According to economist Catherine Mann of the Brookings Institution, “the United States has the comparative advantage in producing and exporting certain parts of the production process (the high-valued processor chips, the innovative and complex software, and the fully assembled product), but has relinquished parts of the production process to other countries where that stage of processing can be completed more cheaply (memory chips, ‘canned’ software, and most peripherals).”
In the area of services, Mann reports, the United States excels primarily in a rather obscure sounding area called “other private services,” which, she contends, corresponds roughly to new economy services. Other private services include such areas as education, financial services, and business and professional services. This category of services has grown relentlessly over the past 15 years, despite cyclical downturns in other sectors. The United States developed its comparative advantage in these services as the share of services in the U.S. economy grew over time. She predicts that, as the economies of our trading partners grow, their demand for services will also increase. So, from a policy perspective, it is important for the U.S. to promote trading policies that will keep this sector open.

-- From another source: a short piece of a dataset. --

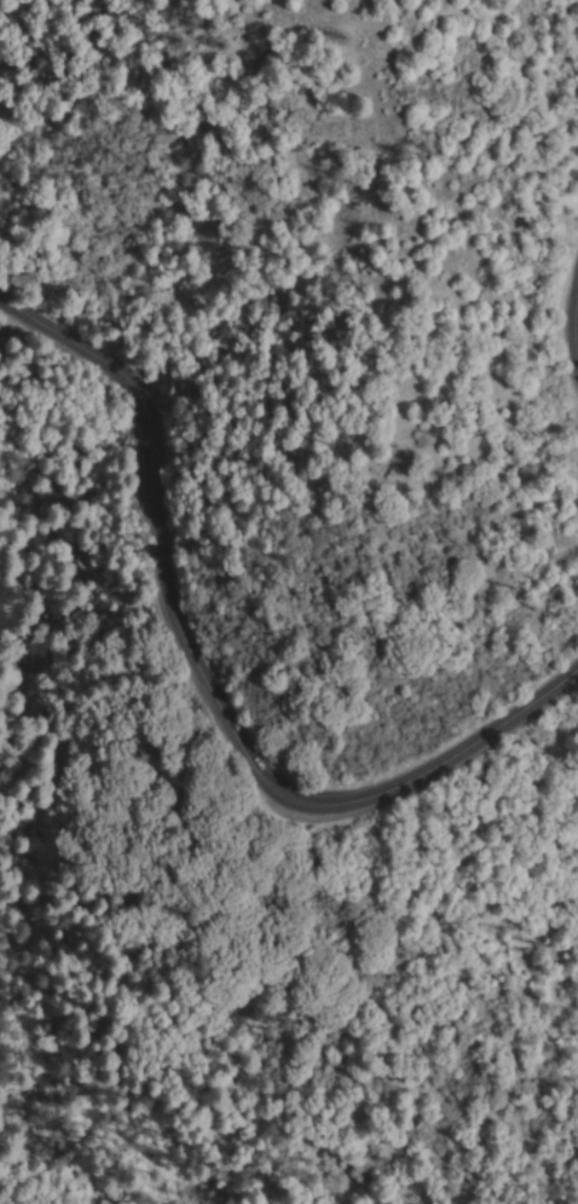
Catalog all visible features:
road: (207, 690)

Sources: Catherine L. Mann, “Is the U.S. Trade Deficit Sustainable?” Washington, D.C: Brookings Institution, 1999; Catherine L. Mann, “The U.S. Current Account, New Economy Services, and Implications for Sustainability,” Review of International Economics 12:2 (May 2004): 262–76.
Answer to Try It! Problem
Here are sketches of possible production possibilities curves. Alpha is operating at a point such as R1, while Beta is operating at a point such as S1. In Alpha, 1 computer trades for 2 washing machines; in Beta, 3.5 computers trade for one washing machine. If trade opens between the two economies and the terms of trade are 1.5, then Alpha will produce more washing machines and fewer computers (moving to a point such as R2), while Beta will produce more computers and fewer washing machines (moving to a point such as S2). Though you were not asked to do this, the graphs demonstrate that it is possible that trade will result in both countries having more of both goods. If, for example, Alpha ships 2,000 washing machines to Beta in exchange for 3,000 computers, then the two economies will move to points R3 and S3, respectively, consuming more of both goods than they had before trade. There are many points along the tangent lines drawn at points R2 and S2 that are up to the right and therefore contain more of both goods. We have chosen points R3 and S3 at specific points, but any point along the tangent line that is up to the right from R1 and S1 would suffice to illustrate the fact that both countries can end up consuming more of both goods.